• **Work order**: Each entry below is to be restated word for word, with no pictures carried over.

• **Data for processing**:
···

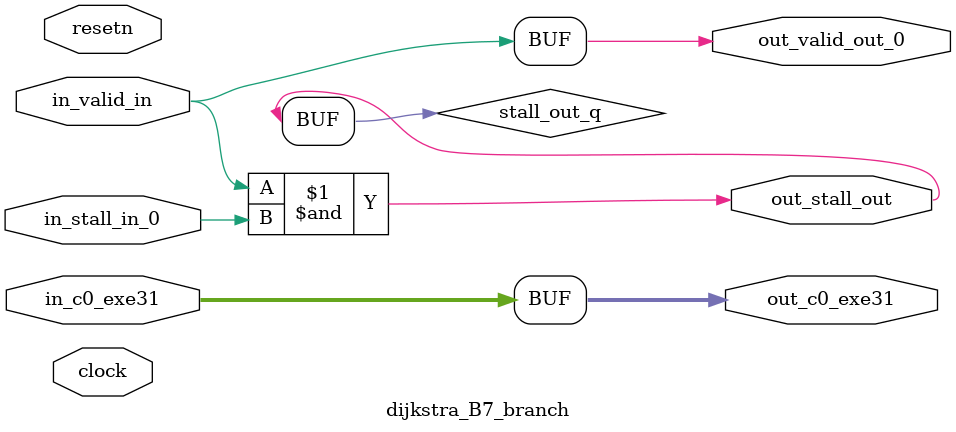
<source format=sv>



(* altera_attribute = "-name AUTO_SHIFT_REGISTER_RECOGNITION OFF; -name MESSAGE_DISABLE 10036; -name MESSAGE_DISABLE 10037; -name MESSAGE_DISABLE 14130; -name MESSAGE_DISABLE 14320; -name MESSAGE_DISABLE 15400; -name MESSAGE_DISABLE 14130; -name MESSAGE_DISABLE 10036; -name MESSAGE_DISABLE 12020; -name MESSAGE_DISABLE 12030; -name MESSAGE_DISABLE 12010; -name MESSAGE_DISABLE 12110; -name MESSAGE_DISABLE 14320; -name MESSAGE_DISABLE 13410; -name MESSAGE_DISABLE 113007; -name MESSAGE_DISABLE 10958" *)
module dijkstra_B7_branch (
    input wire [31:0] in_c0_exe31,
    input wire [0:0] in_stall_in_0,
    input wire [0:0] in_valid_in,
    output wire [31:0] out_c0_exe31,
    output wire [0:0] out_stall_out,
    output wire [0:0] out_valid_out_0,
    input wire clock,
    input wire resetn
    );

    wire [0:0] stall_out_q;


    // out_c0_exe31(GPOUT,5)
    assign out_c0_exe31 = in_c0_exe31;

    // stall_out(LOGICAL,8)
    assign stall_out_q = in_valid_in & in_stall_in_0;

    // out_stall_out(GPOUT,6)
    assign out_stall_out = stall_out_q;

    // out_valid_out_0(GPOUT,7)
    assign out_valid_out_0 = in_valid_in;

endmodule

</source>
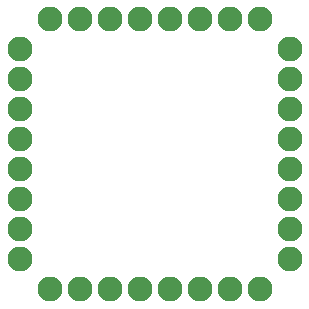
<source format=gbs>
%FSLAX24Y24*%
%MOIN*%
G70*
G01*
G75*
G04 Layer_Color=16711935*
%ADD10R,0.0551X0.0472*%
%ADD11R,0.0472X0.0551*%
%ADD12O,0.0630X0.0118*%
%ADD13O,0.0118X0.0630*%
%ADD14C,0.0118*%
%ADD15C,0.0750*%
%ADD16C,0.0098*%
%ADD17C,0.0236*%
%ADD18C,0.0100*%
%ADD19C,0.0079*%
%ADD20R,0.0631X0.0552*%
%ADD21R,0.0552X0.0631*%
%ADD22O,0.0710X0.0198*%
%ADD23O,0.0198X0.0710*%
%ADD24C,0.0830*%
D24*
X7500Y13500D02*
D03*
X8500D02*
D03*
X9500D02*
D03*
X10500D02*
D03*
X11500D02*
D03*
X12500D02*
D03*
X13500D02*
D03*
X14500D02*
D03*
X6500Y5500D02*
D03*
Y6500D02*
D03*
Y7500D02*
D03*
Y8500D02*
D03*
Y9500D02*
D03*
Y10500D02*
D03*
Y11500D02*
D03*
Y12500D02*
D03*
X15500D02*
D03*
Y11500D02*
D03*
Y10500D02*
D03*
Y9500D02*
D03*
Y8500D02*
D03*
Y7500D02*
D03*
Y6500D02*
D03*
Y5500D02*
D03*
X14500Y4500D02*
D03*
X13500D02*
D03*
X12500D02*
D03*
X11500D02*
D03*
X10500D02*
D03*
X9500D02*
D03*
X8500D02*
D03*
X7500D02*
D03*
M02*

</source>
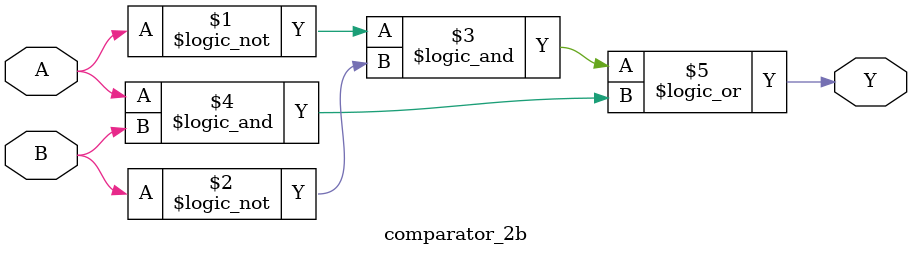
<source format=v>
`timescale 1ns / 1ps

//outputs 1 if A and B are equal, 0 if mismatch
module comparator_2b(
    input A,
    input B,
    output Y
    );
    
    assign Y = (!A&&!B)||(A&&B);
    
    
endmodule

</source>
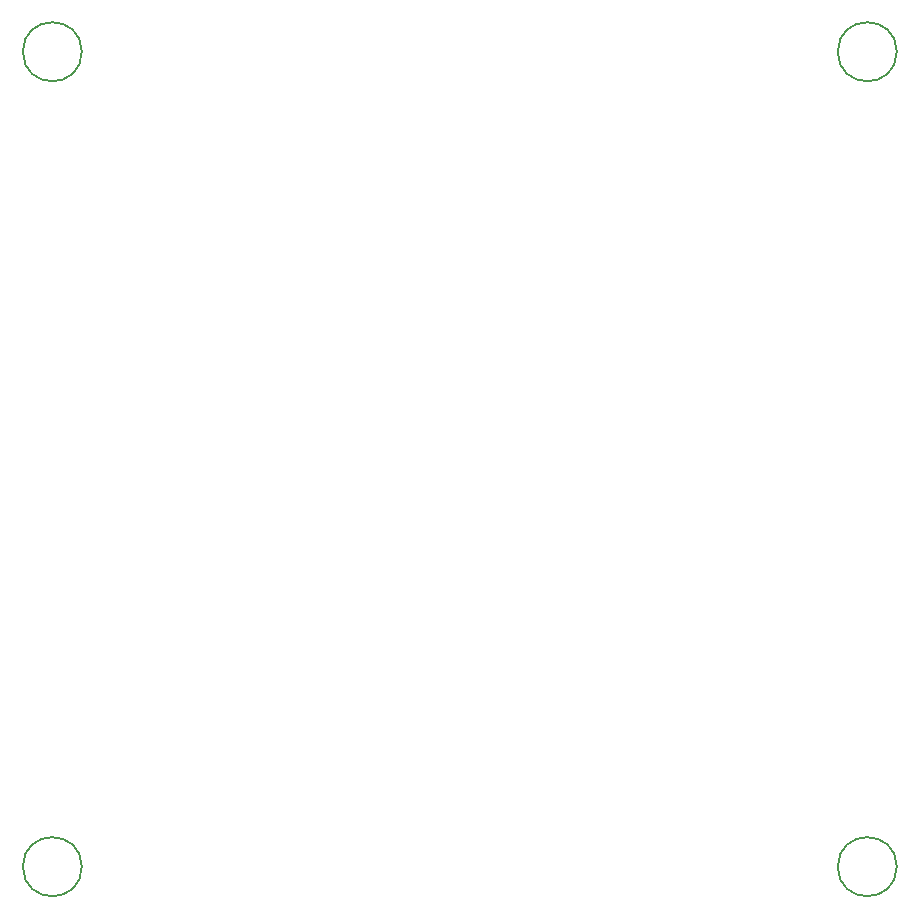
<source format=gbr>
%TF.GenerationSoftware,KiCad,Pcbnew,(6.0.1)*%
%TF.CreationDate,2023-01-03T02:24:04-08:00*%
%TF.ProjectId,ESP32 Dev Carrier - R1,45535033-3220-4446-9576-204361727269,rev?*%
%TF.SameCoordinates,Original*%
%TF.FileFunction,Other,Comment*%
%FSLAX46Y46*%
G04 Gerber Fmt 4.6, Leading zero omitted, Abs format (unit mm)*
G04 Created by KiCad (PCBNEW (6.0.1)) date 2023-01-03 02:24:04*
%MOMM*%
%LPD*%
G01*
G04 APERTURE LIST*
%ADD10C,0.150000*%
G04 APERTURE END LIST*
D10*
%TO.C,H2*%
X5500000Y-72000000D02*
G75*
G03*
X5500000Y-72000000I-2500000J0D01*
G01*
%TO.C,H3*%
X74500000Y-3000000D02*
G75*
G03*
X74500000Y-3000000I-2500000J0D01*
G01*
%TO.C,H1*%
X5500000Y-3000000D02*
G75*
G03*
X5500000Y-3000000I-2500000J0D01*
G01*
%TO.C,H4*%
X74500000Y-72000000D02*
G75*
G03*
X74500000Y-72000000I-2500000J0D01*
G01*
%TD*%
M02*

</source>
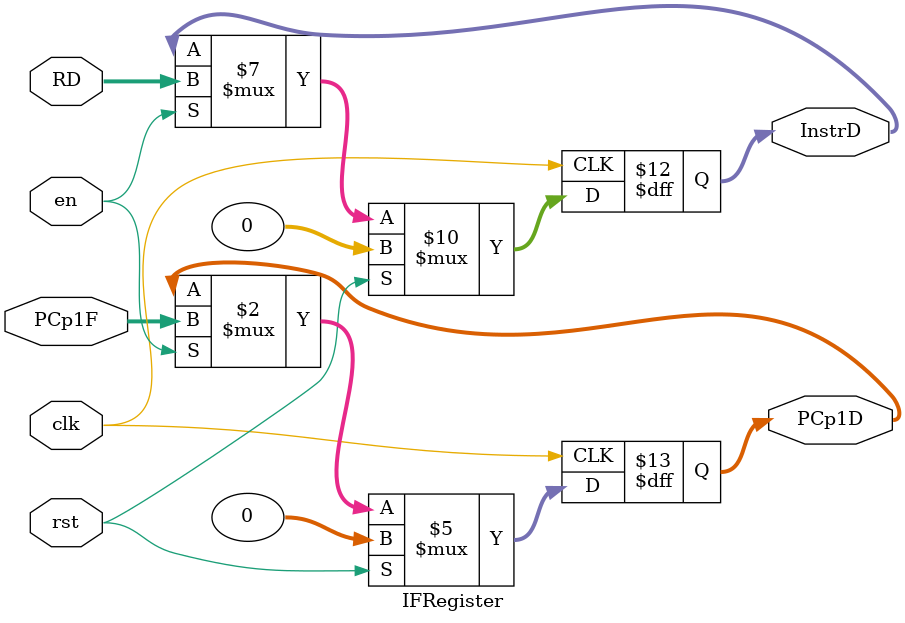
<source format=v>
`timescale 1ns / 1ps

module IFRegister #(parameter sizeVal = 32)(
input clk, rst, en,
input [sizeVal - 1:0] RD,
input [sizeVal - 1:0] PCp1F,
output reg [sizeVal - 1:0] InstrD,
output reg [sizeVal - 1:0] PCp1D
    );
    
    always @(posedge clk)
    if(rst) begin
    InstrD <= 0;
    PCp1D <= 0;
    end
    else if(en) begin
    InstrD <= RD;
    PCp1D <= PCp1F;
    end
    
endmodule
</source>
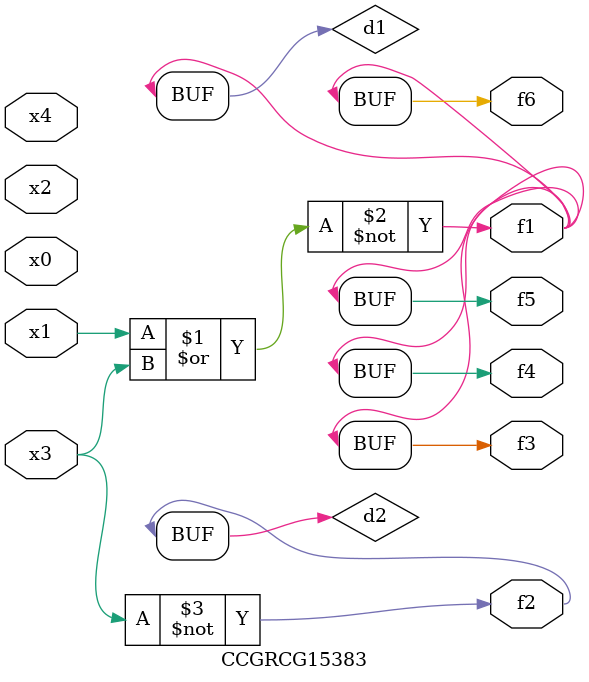
<source format=v>
module CCGRCG15383(
	input x0, x1, x2, x3, x4,
	output f1, f2, f3, f4, f5, f6
);

	wire d1, d2;

	nor (d1, x1, x3);
	not (d2, x3);
	assign f1 = d1;
	assign f2 = d2;
	assign f3 = d1;
	assign f4 = d1;
	assign f5 = d1;
	assign f6 = d1;
endmodule

</source>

···

• **Reply to the task**:
<source format=sv>



(* altera_attribute = "-name AUTO_SHIFT_REGISTER_RECOGNITION OFF; -name MESSAGE_DISABLE 10036; -name MESSAGE_DISABLE 10037; -name MESSAGE_DISABLE 14130; -name MESSAGE_DISABLE 14320; -name MESSAGE_DISABLE 15400; -name MESSAGE_DISABLE 14130; -name MESSAGE_DISABLE 10036; -name MESSAGE_DISABLE 12020; -name MESSAGE_DISABLE 12030; -name MESSAGE_DISABLE 12010; -name MESSAGE_DISABLE 12110; -name MESSAGE_DISABLE 14320; -name MESSAGE_DISABLE 13410; -name MESSAGE_DISABLE 113007; -name MESSAGE_DISABLE 10958" *)
module dijkstra_B7_branch (
    input wire [31:0] in_c0_exe31,
    input wire [0:0] in_stall_in_0,
    input wire [0:0] in_valid_in,
    output wire [31:0] out_c0_exe31,
    output wire [0:0] out_stall_out,
    output wire [0:0] out_valid_out_0,
    input wire clock,
    input wire resetn
    );

    wire [0:0] stall_out_q;


    // out_c0_exe31(GPOUT,5)
    assign out_c0_exe31 = in_c0_exe31;

    // stall_out(LOGICAL,8)
    assign stall_out_q = in_valid_in & in_stall_in_0;

    // out_stall_out(GPOUT,6)
    assign out_stall_out = stall_out_q;

    // out_valid_out_0(GPOUT,7)
    assign out_valid_out_0 = in_valid_in;

endmodule

</source>
<source format=gbs>
%FSLAX24Y24*%
%MOIN*%
G70*
G01*
G75*
G04 Layer_Color=16711935*
%ADD10R,0.0551X0.0472*%
%ADD11R,0.0472X0.0551*%
%ADD12O,0.0630X0.0118*%
%ADD13O,0.0118X0.0630*%
%ADD14C,0.0118*%
%ADD15C,0.0750*%
%ADD16C,0.0098*%
%ADD17C,0.0236*%
%ADD18C,0.0100*%
%ADD19C,0.0079*%
%ADD20R,0.0631X0.0552*%
%ADD21R,0.0552X0.0631*%
%ADD22O,0.0710X0.0198*%
%ADD23O,0.0198X0.0710*%
%ADD24C,0.0830*%
D24*
X7500Y13500D02*
D03*
X8500D02*
D03*
X9500D02*
D03*
X10500D02*
D03*
X11500D02*
D03*
X12500D02*
D03*
X13500D02*
D03*
X14500D02*
D03*
X6500Y5500D02*
D03*
Y6500D02*
D03*
Y7500D02*
D03*
Y8500D02*
D03*
Y9500D02*
D03*
Y10500D02*
D03*
Y11500D02*
D03*
Y12500D02*
D03*
X15500D02*
D03*
Y11500D02*
D03*
Y10500D02*
D03*
Y9500D02*
D03*
Y8500D02*
D03*
Y7500D02*
D03*
Y6500D02*
D03*
Y5500D02*
D03*
X14500Y4500D02*
D03*
X13500D02*
D03*
X12500D02*
D03*
X11500D02*
D03*
X10500D02*
D03*
X9500D02*
D03*
X8500D02*
D03*
X7500D02*
D03*
M02*

</source>
<source format=v>
`timescale 1ns / 1ps

//outputs 1 if A and B are equal, 0 if mismatch
module comparator_2b(
    input A,
    input B,
    output Y
    );
    
    assign Y = (!A&&!B)||(A&&B);
    
    
endmodule

</source>
<source format=gbr>
%TF.GenerationSoftware,KiCad,Pcbnew,(6.0.1)*%
%TF.CreationDate,2023-01-03T02:24:04-08:00*%
%TF.ProjectId,ESP32 Dev Carrier - R1,45535033-3220-4446-9576-204361727269,rev?*%
%TF.SameCoordinates,Original*%
%TF.FileFunction,Other,Comment*%
%FSLAX46Y46*%
G04 Gerber Fmt 4.6, Leading zero omitted, Abs format (unit mm)*
G04 Created by KiCad (PCBNEW (6.0.1)) date 2023-01-03 02:24:04*
%MOMM*%
%LPD*%
G01*
G04 APERTURE LIST*
%ADD10C,0.150000*%
G04 APERTURE END LIST*
D10*
%TO.C,H2*%
X5500000Y-72000000D02*
G75*
G03*
X5500000Y-72000000I-2500000J0D01*
G01*
%TO.C,H3*%
X74500000Y-3000000D02*
G75*
G03*
X74500000Y-3000000I-2500000J0D01*
G01*
%TO.C,H1*%
X5500000Y-3000000D02*
G75*
G03*
X5500000Y-3000000I-2500000J0D01*
G01*
%TO.C,H4*%
X74500000Y-72000000D02*
G75*
G03*
X74500000Y-72000000I-2500000J0D01*
G01*
%TD*%
M02*

</source>
<source format=v>
`timescale 1ns / 1ps

module IFRegister #(parameter sizeVal = 32)(
input clk, rst, en,
input [sizeVal - 1:0] RD,
input [sizeVal - 1:0] PCp1F,
output reg [sizeVal - 1:0] InstrD,
output reg [sizeVal - 1:0] PCp1D
    );
    
    always @(posedge clk)
    if(rst) begin
    InstrD <= 0;
    PCp1D <= 0;
    end
    else if(en) begin
    InstrD <= RD;
    PCp1D <= PCp1F;
    end
    
endmodule
</source>
<source format=v>
module CCGRCG15383(
	input x0, x1, x2, x3, x4,
	output f1, f2, f3, f4, f5, f6
);

	wire d1, d2;

	nor (d1, x1, x3);
	not (d2, x3);
	assign f1 = d1;
	assign f2 = d2;
	assign f3 = d1;
	assign f4 = d1;
	assign f5 = d1;
	assign f6 = d1;
endmodule

</source>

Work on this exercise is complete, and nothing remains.